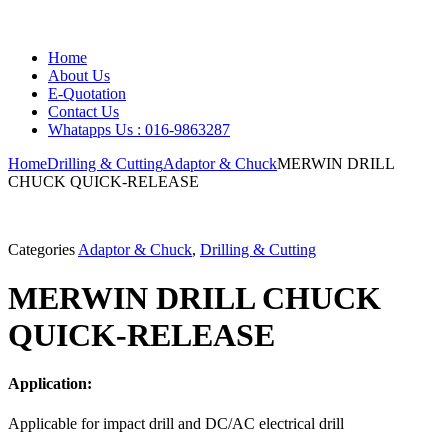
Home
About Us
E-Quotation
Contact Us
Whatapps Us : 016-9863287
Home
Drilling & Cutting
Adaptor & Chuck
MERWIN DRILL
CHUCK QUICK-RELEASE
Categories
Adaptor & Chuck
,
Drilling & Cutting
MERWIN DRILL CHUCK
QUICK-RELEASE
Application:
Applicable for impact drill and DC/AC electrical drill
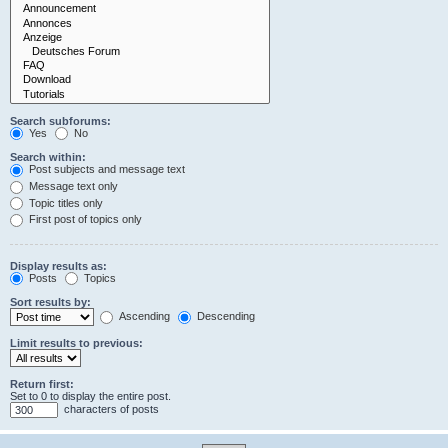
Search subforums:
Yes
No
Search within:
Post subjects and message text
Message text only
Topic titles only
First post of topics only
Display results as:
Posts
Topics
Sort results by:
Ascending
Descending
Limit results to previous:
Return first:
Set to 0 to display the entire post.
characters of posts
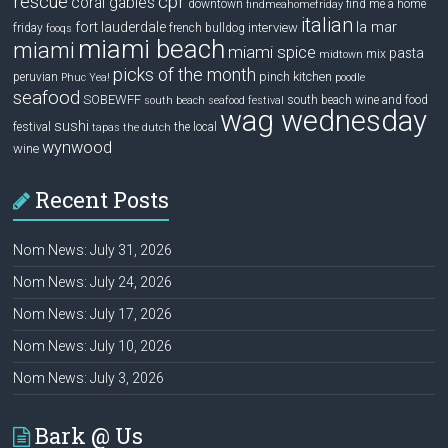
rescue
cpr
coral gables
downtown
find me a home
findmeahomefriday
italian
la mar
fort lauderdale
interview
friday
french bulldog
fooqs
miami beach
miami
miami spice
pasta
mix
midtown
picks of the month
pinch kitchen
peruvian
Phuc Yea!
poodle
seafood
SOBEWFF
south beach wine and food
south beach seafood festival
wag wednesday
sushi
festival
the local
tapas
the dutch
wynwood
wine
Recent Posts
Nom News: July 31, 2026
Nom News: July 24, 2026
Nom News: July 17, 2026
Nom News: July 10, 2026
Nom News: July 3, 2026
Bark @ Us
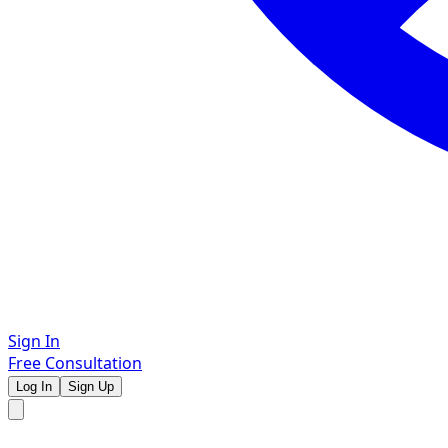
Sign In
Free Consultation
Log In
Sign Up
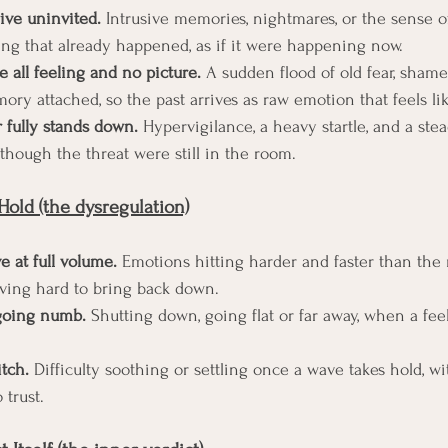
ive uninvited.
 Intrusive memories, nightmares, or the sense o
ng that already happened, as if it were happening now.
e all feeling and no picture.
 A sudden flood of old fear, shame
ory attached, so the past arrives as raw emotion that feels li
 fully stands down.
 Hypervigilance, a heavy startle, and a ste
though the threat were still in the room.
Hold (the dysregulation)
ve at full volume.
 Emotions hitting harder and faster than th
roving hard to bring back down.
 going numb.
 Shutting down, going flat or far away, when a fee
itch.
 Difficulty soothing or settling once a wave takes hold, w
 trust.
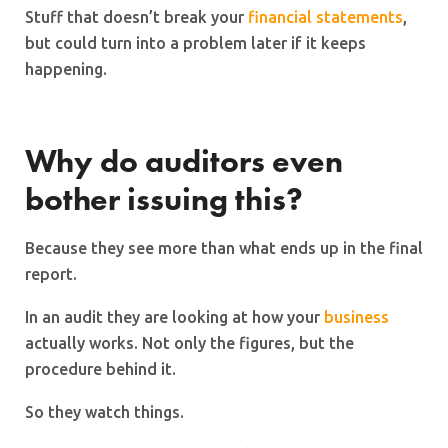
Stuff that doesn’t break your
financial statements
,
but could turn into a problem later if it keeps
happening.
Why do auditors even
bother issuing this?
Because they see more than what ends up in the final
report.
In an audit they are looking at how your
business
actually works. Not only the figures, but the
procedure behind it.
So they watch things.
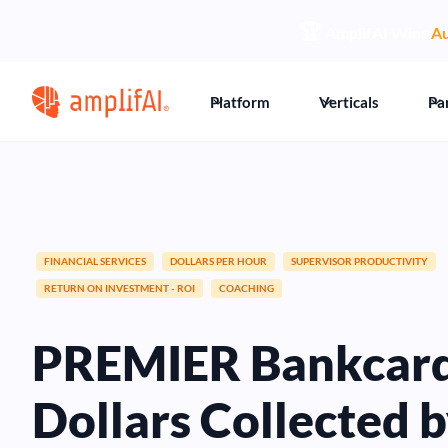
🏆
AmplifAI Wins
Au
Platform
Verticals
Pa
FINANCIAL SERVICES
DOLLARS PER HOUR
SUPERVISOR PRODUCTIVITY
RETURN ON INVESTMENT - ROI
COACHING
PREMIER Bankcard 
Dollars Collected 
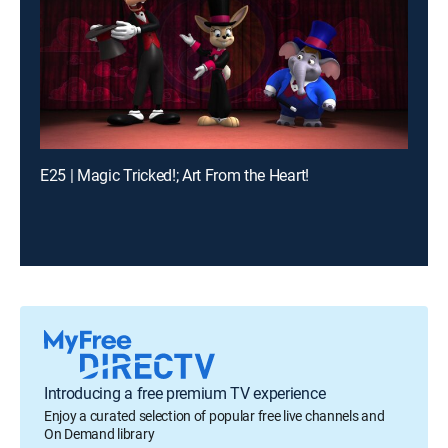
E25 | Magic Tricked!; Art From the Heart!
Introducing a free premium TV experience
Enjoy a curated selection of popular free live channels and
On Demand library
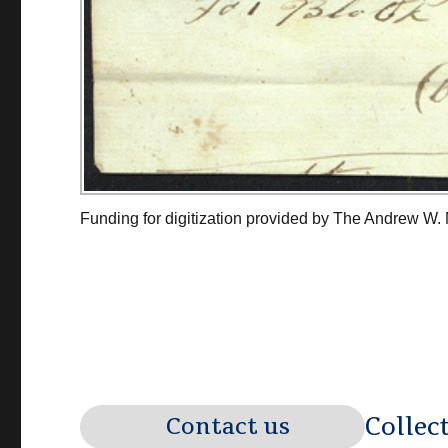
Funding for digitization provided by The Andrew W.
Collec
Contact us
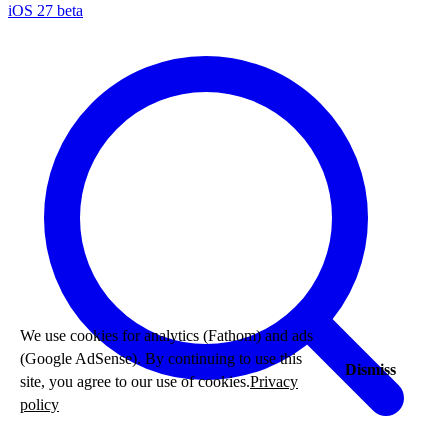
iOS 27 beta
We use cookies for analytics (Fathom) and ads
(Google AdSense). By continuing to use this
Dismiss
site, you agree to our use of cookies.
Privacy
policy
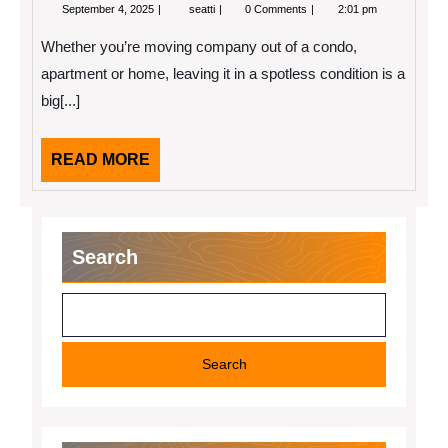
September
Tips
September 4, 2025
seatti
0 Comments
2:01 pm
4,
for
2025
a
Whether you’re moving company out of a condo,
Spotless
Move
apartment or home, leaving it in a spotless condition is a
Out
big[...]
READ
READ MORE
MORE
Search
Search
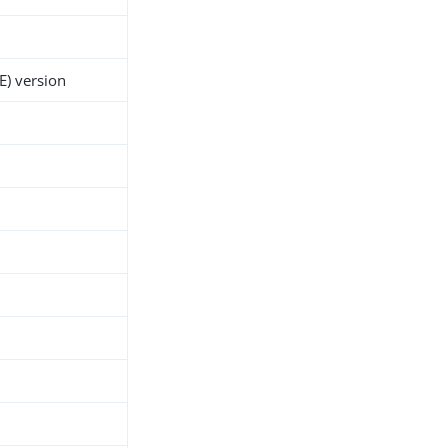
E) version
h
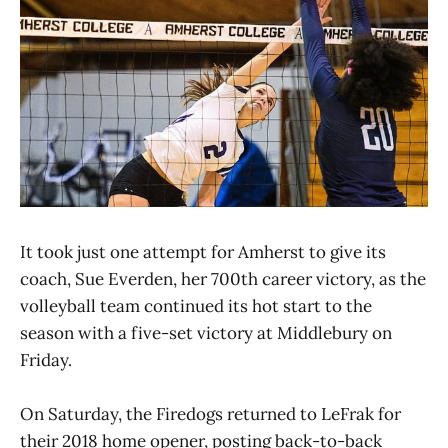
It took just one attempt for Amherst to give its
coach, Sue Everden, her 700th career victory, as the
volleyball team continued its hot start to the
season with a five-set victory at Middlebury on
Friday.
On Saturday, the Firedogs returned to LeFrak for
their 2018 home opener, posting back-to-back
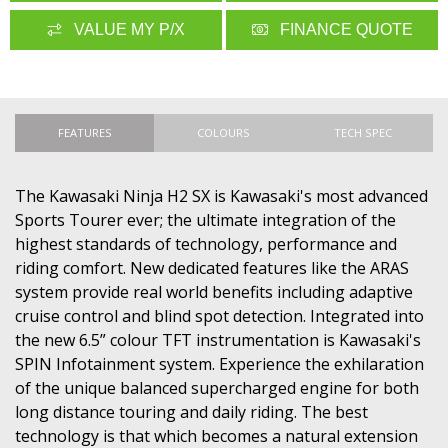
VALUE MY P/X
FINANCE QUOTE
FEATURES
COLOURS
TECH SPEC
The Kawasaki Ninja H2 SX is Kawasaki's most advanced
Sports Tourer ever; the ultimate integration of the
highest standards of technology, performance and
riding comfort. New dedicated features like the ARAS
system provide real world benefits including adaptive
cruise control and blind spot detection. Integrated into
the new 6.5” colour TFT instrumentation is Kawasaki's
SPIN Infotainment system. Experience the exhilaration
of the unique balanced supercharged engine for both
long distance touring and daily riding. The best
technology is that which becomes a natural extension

● ● ● ● ● ● ●

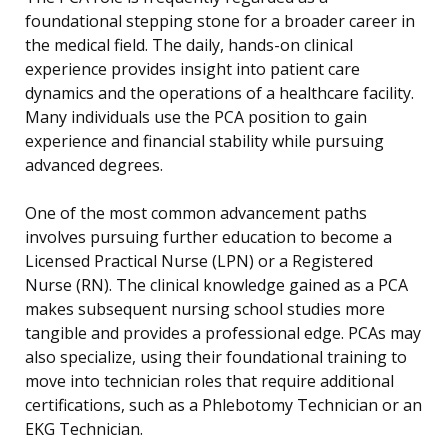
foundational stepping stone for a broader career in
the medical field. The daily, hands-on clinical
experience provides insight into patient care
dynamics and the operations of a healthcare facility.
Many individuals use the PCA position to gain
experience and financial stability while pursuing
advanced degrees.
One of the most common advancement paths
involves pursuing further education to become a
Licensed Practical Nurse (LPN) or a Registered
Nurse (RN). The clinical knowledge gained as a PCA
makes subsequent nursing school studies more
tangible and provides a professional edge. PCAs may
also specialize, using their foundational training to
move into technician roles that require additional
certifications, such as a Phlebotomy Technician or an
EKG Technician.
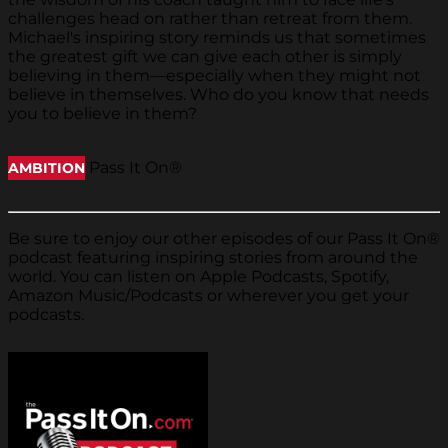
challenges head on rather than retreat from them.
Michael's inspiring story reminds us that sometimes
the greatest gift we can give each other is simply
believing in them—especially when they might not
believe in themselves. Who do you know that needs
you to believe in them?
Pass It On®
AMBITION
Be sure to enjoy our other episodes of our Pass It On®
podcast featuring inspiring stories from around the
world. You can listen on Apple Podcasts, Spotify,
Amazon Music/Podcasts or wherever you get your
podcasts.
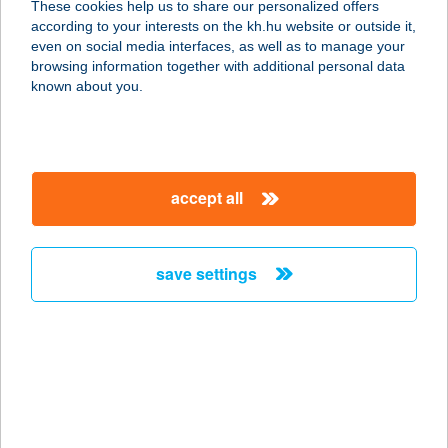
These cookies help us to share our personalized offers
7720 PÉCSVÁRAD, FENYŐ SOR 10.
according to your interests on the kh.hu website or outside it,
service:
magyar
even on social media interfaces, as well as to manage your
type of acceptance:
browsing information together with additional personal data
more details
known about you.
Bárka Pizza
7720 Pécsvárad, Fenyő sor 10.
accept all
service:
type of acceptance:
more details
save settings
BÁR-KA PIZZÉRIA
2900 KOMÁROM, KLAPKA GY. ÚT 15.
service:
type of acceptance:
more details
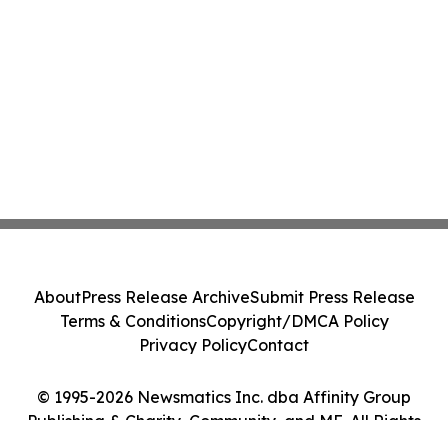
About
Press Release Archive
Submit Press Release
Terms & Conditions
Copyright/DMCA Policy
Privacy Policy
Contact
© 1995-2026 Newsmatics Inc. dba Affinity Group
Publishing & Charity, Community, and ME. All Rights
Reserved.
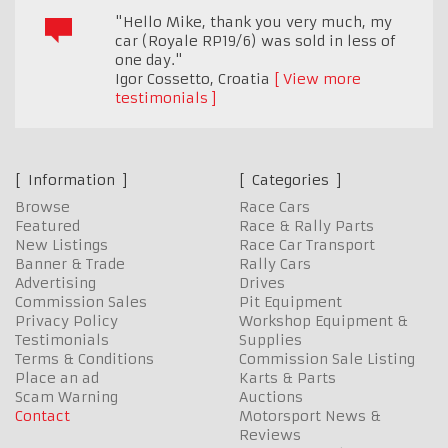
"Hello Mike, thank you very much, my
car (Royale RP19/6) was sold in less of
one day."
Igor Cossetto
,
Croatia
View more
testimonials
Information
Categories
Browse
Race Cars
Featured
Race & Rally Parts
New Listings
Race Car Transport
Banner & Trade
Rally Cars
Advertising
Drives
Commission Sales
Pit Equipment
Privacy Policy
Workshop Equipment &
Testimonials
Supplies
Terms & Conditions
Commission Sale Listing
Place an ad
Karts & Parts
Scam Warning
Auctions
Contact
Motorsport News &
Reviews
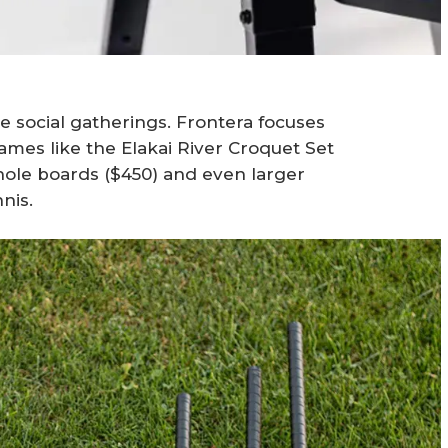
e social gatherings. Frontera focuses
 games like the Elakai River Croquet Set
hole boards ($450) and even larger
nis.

● ● ● ● ● ● ●

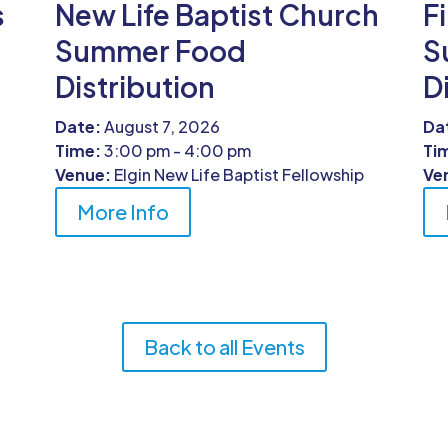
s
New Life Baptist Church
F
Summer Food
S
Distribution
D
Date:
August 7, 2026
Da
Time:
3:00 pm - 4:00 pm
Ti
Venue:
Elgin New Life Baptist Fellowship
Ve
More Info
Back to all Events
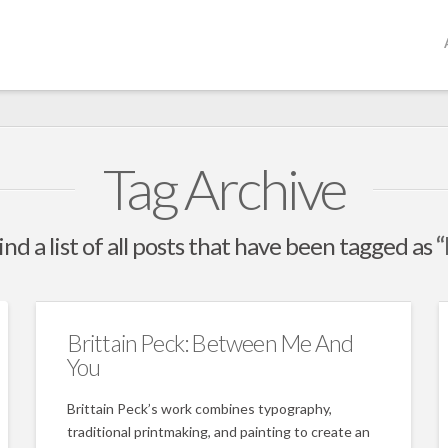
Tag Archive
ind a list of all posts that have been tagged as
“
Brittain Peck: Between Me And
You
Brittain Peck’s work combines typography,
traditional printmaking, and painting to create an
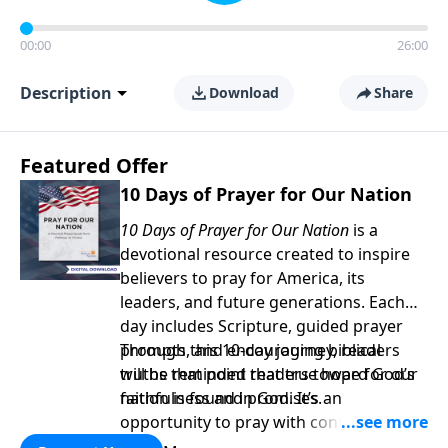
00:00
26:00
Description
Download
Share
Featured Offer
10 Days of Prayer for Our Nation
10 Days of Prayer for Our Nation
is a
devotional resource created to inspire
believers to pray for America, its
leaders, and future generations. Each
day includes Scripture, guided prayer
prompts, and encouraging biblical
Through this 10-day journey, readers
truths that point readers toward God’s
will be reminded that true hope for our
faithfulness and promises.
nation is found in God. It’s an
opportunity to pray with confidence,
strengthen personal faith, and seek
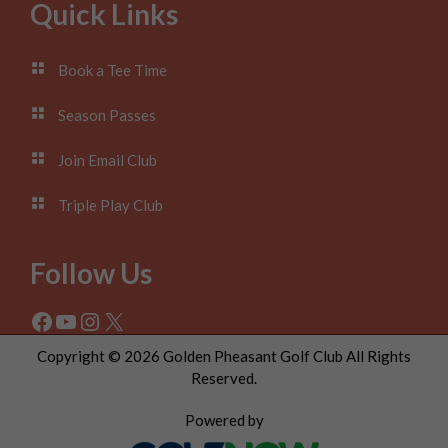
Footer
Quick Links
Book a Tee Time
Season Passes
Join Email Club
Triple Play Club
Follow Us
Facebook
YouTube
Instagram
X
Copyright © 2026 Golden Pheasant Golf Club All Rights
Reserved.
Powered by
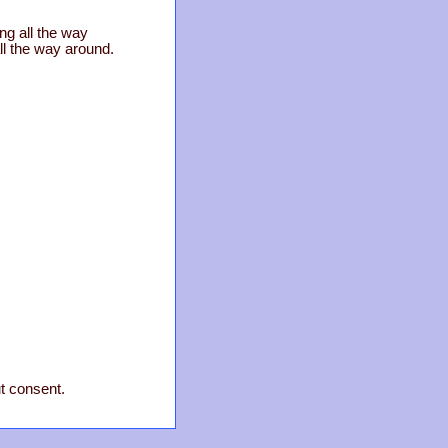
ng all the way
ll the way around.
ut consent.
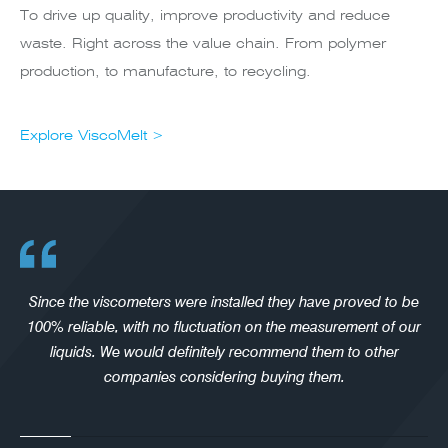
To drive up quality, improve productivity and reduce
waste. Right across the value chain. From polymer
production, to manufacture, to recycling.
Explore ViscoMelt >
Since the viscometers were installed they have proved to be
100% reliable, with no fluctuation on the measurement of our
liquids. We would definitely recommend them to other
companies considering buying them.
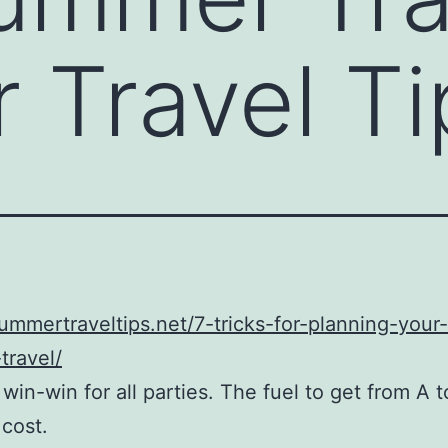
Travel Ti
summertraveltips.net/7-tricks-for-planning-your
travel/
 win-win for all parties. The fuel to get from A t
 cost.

● ● ● ● ● ● ●

§ **The task**
Copy exactly the material above from the line with "apartment or home, leaving" to the line with "volleyball team continued", ends included, and nothing else. Leave out any picture.

§ **Exercise response**
apartment or home, leaving it in a spotless condition is a
Out
big[...]
READ
READ MORE
MORE
Search
Search
E) version
h
It took just one attempt for Amherst to give its
coach, Sue Everden, her 700th career victory, as the
volleyball team continued its hot start to the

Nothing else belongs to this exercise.